Saturday, May 11, 2024

Kubernetes Deployment

Hello DevSecOps, SRE or Platform Engineer or DevOps Engineers, In this post I want to discuss, Understanding of Kubernetes deployment it's hierarchy of kube objects. Declaratives and imperative ways to make deployment on kube clusters. 

How to deploy an application on  Kubernetes pods, just follow these steps as shown in this post. 

Here is new learning, I would like to share with you about Kubernetes deployment hierarchy, which internally calls the replication controller to make desired number of replicas of pod temple specified.

Kubernetes Deployment hierarchical Structure
Kubernetes Deployment hierarchy



Let's go to have a deep understanding about Kubernetes deployment hierarchy.

1. Generating Kubernetes Deployment Manifest file

We need to create a YAML file to define the deployment of the 'httpd' Apache Webserver. Here we are going to use the '--dry-run' option with client as value and '-o yaml' to generate the YAML file, to redirect the output we can use the greater than symbol to store in a file. e.g: httpd-deploy.yaml

Command : 
k create deploy httpd-deploy --image=httpd:alpine --dry-run=client -o yaml
k create deploy httpd-deploy --image=httpd:alpine --dry-run=client -o yaml >httpd-deploy.yaml

vi httpd-deploy.yaml
We can modify the httpd-deploy.yaml file as per our requirements such as changing the Image tag value so that we can reuse it for every new version available on the Docker Hub that is public repository.

* Brief 1:
Rewrite the paragraph of the Kubernetes deployment post that begins "We need to create a YAML file" as a short bulleted list that keeps its main facts.
* Brief 2:
Carry on the Kubernetes deployment post from its last sentence and write the next part of the walkthrough.

* Source data:

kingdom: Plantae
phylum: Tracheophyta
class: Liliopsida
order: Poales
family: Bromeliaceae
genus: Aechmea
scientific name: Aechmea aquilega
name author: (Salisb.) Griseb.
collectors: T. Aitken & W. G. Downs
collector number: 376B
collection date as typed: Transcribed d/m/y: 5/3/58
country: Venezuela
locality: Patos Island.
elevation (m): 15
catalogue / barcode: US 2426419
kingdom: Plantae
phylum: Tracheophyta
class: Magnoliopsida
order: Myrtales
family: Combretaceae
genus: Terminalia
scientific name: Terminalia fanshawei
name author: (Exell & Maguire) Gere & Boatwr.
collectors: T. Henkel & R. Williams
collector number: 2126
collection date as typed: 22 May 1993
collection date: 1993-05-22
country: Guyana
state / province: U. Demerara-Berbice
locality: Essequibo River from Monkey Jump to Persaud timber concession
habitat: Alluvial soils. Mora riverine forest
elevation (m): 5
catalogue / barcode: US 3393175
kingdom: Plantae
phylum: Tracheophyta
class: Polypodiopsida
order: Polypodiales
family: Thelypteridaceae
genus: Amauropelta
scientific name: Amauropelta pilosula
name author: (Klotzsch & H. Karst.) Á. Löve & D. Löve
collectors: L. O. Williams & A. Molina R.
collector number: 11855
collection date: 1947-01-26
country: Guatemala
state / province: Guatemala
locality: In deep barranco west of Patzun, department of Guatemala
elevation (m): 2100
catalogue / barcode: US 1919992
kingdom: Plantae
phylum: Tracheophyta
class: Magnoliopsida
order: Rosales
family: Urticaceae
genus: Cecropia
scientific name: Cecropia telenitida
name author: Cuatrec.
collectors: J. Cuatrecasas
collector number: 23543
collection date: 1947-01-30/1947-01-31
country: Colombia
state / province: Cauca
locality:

* Response 1:
- Create a YAML file that defines a deployment of the 'httpd' Apache web server.
- Generate the file with the '--dry-run' option set to client and the '-o yaml' option.
- Use the greater-than symbol to redirect the output into a file, for example httpd-deploy.yaml.

* Response 2:
apiVersion: apps/v1
kind: Deployment
metadata:
  labels:
    app: httpd-deploy
  name: httpd-deploy
spec:
  replicas: 1
  selector:
    matchLabels:
      app: httpd-deploy
  strategy: {}
  template:
    metadata:
      labels:
        app: httpd-deploy
    spec:
      containers:
      - image: httpd:alpine
        name: httpd
To create,confirm the deployment we can use the following commands
k create -f httpd-deploy.yaml #create
k get deploy,po #confirmation

Listing deployments

The 'kubectl' command will allow us to use the object either 'deployments' or 'deploy' or even singular word 'deployment' to list all the Deployments of default namespace 
kubectl get deployments
# or use alias name  
kubectl get deploy
# or use alternative name  
kubectl get deployment

Validate deployment history

We can describe the Deployment object details as follows:
kubectl describe deploy web-deployment  
Deployments contains Pods and its Replica information. 
To Show Rollout History of the given Deployment
kubectl rollout history deployment web-deployment 

4. Create/Update deployments using Image tags

Updates the existing deployment using update application new version. Do some R&D work here. Goto the Docker Hub find the Niginx tags consider the version tags to deploy. Currently I could see 1.22.0 and 1.23.1 versioned tags. So start with the new deployment with nginx:1.22.0 image after the pods up and application looks good we can update to the latest version that is nginx:1.23.1 versioned image.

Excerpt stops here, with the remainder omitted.